Abstract

Fake news has long been an issue. Even the term ‘fake news’ is itself a couple of hundred years old. It is synonymous with many others, including ‘propaganda’, ‘disinformation’, ‘information operations’, ‘perception management’, and ‘organized persuasive communication’.
Current popularity of the term is due to the charge issued by President Trump against CNN in January 2017 when he chastised the broadcast channel for its coverage of the ‘Steele Dossier’. The CNN had proceeded with this report upon learning (perhaps even being informed by the FBI) of the FBI’s briefing for the President-elect about the dossier. The Steele dossier, or parts of it, had been circulating within Washington for months and was about to be published (without permission) by the online news site Buzzfeed.

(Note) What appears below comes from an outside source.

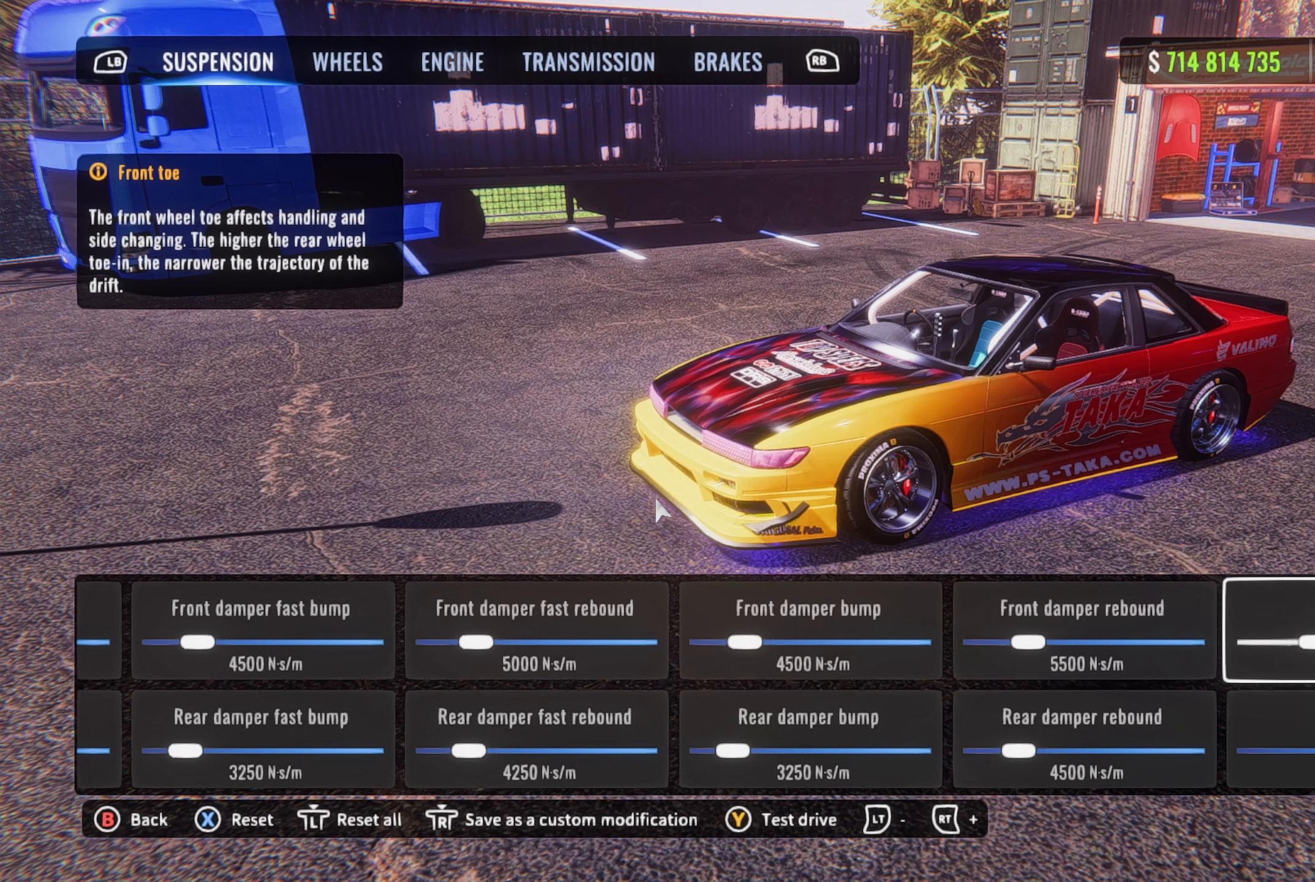
{"dt_ms": 500, "buttons": [], "left_stick": "right", "right_stick": "center", "events": []}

The dossier alleged Trump Campaign connections and possible collusion with Russians and made the astonishing, historically unprecedented claim that Trump was, in effect, a ‘Manchurian candidate’ nurtured by Russia. It was compiled by Orbis, a private investigation agency founded by a British former MI6 agent, Christopher Steele, who at one time had worked for MI6 in Moscow and in the early 1990s headed up the Russia desk for MI6 in London. His company was contracted to compile the report by another agency, Fusion GPS, which was, in turn, contracted by a firm of attorneys working on behalf of the Democratic National Campaign and Hillary Clinton. The dossier may have been influential in the compilation of the so-called Intelligence Community Assessment (sometimes acclaimed as the consensus of all 17 US intelligence agencies, but actually a report by a hand-picked team from the CIA, FBI, and NSA that disclaims provability), signed off by the then Director for National Intelligence, James Clapper, and which was published earlier that same month alleging Russian interference in the 2016 presidential election.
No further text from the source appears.